Dans l’objectif d’Henry Viollet. Les monuments islamiques à travers un fonds d’archives inexploré (1904-1913)

Du lundi 20 juin au samedi 30 juillet 2022
Henry Viollet (1880-1955) a été une figure pionnière des études sur le patrimoine bâti islamique. Découvrez une partie de la riche documentation qu'il a rassemblée au cours de ses missions au Moyen-Orient (1904-1913) : photographies, carnets de voyages, notes archéologiques, travaux préparatoires…
Commissariat : Martina Massullo, chercheuse en résidence (Centre de recherche sur le monde iranien, CeRMI – UMR 8041) et Farzaneh Zareie, chargée de collections pour le domaine persan (CNRS, CeRMI / BULAC). Avec la collaboration de Sandra Aube, chargée de recherche au CNRS (CNRS, CeRMI – UMR 8041) et Marine Fromanger, experte en instruments et documents scientifiques d’Occident et d’Iran (Compagnie Nationale des Experts).
Passionné d’architecture des premiers siècles de l’Islam, l’architecte Henry Viollet (1880-1955) est mandaté par le ministère de l’Instruction publique et des Beaux-arts pour conduire plusieurs missions en Irak et en Iran. Il sillonne l’Orient pendant neuf ans (1904-1913), ses expéditions le conduisant de l’Égypte à l’Ouzbékistan actuels. Il rapporte de ses voyages un nombre important de photographies, de notes et de croquis. Cette riche documentation témoigne de ses découvertes archéologiques pionnières et de son parcours, inédit pour l’époque, autour des monuments les plus significatifs du patrimoine bâti islamique qu’il cherchait à documenter avec minutie pour retracer « les origines de l’art musulman ».

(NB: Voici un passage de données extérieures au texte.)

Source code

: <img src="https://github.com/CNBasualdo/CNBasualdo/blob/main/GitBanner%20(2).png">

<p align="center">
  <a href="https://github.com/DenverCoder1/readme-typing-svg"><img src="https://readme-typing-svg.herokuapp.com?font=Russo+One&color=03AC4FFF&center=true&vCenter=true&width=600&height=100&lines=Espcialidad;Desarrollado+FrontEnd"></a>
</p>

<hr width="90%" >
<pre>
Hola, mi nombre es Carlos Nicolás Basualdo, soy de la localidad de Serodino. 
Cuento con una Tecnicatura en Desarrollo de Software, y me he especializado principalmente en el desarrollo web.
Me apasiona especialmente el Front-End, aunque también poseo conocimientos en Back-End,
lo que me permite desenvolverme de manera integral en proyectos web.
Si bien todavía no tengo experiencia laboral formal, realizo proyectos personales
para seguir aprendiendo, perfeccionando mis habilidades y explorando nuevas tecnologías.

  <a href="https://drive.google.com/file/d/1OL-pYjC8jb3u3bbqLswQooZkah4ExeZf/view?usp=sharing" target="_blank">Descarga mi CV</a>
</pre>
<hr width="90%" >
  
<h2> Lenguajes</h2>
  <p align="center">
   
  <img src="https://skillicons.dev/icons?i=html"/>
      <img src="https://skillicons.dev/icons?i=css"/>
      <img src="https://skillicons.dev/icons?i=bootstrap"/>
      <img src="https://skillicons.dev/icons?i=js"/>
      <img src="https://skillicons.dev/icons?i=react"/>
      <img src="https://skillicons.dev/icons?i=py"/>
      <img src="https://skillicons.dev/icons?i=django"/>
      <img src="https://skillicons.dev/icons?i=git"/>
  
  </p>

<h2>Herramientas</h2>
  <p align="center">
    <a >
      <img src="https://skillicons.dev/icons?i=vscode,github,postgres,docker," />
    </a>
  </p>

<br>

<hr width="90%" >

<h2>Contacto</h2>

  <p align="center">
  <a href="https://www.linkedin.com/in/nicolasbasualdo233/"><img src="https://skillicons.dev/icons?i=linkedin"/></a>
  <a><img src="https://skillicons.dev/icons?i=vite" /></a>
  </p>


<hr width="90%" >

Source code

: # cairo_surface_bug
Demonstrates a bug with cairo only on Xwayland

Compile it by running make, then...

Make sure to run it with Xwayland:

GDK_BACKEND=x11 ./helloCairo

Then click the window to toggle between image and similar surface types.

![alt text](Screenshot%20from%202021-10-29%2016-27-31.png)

Parmi cette imposante iconothèque se distinguent des prises de vue ou des relevés particulièrement anciens d’édifices aujourd’hui disparus, complètement transformés ou difficiles d’accès. Outre l’architecture, des scènes de vie montrent aussi l’intérêt historique et ethnologique que ces lieux et leurs habitants exerçaient sur le jeune architecte, accompagné dans ses voyages par sa femme, Madeleine. En retraçant leur chemin d’Alep à Baghdad, et au-delà jusqu’à Ispahan et Samarcande, ces documents montrent tout l’enchantement, mais aussi la complexité et les péripéties d’une telle entreprise.

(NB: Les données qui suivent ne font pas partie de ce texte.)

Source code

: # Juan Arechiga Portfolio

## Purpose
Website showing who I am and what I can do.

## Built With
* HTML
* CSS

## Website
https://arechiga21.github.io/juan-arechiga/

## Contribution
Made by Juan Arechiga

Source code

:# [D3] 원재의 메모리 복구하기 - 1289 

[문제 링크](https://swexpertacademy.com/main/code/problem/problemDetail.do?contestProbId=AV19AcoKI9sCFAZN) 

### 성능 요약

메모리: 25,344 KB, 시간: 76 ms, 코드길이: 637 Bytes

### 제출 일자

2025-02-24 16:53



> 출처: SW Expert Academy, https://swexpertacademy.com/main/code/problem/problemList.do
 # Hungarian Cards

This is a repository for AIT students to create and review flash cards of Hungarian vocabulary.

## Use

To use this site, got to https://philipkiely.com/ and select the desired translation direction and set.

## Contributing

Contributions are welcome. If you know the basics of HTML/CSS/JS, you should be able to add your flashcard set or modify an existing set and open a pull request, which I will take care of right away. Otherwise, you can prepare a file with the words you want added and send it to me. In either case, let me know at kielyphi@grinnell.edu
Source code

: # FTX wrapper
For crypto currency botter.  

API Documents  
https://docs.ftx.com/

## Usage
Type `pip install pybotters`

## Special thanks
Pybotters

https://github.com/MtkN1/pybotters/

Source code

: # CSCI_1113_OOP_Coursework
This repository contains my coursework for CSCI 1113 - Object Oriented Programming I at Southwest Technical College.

L’exposition se déploie autour du noyau constitué par les images de ces expéditions réalisées au tournant du XXe siècle : des tirages gélatino-argentiques originaux, des carnets de croquis et des relevés d’architecture, mais aussi des journaux de route manuscrits, dont les thèmes sont remis en contexte scientifique et patrimonial. La Première Guerre mondiale interrompt à jamais les activités de Viollet sur le terrain. Cependant, il se consacre à la publication de quelques résultats préliminaires de ses recherches. Des travaux préparatoires liés à ces publications sont également exposés. L’enjeu est de montrer l’ampleur et la richesse d’un fonds protéiforme, aujourd’hui déposé à la BULAC, qui a encore beaucoup à révéler.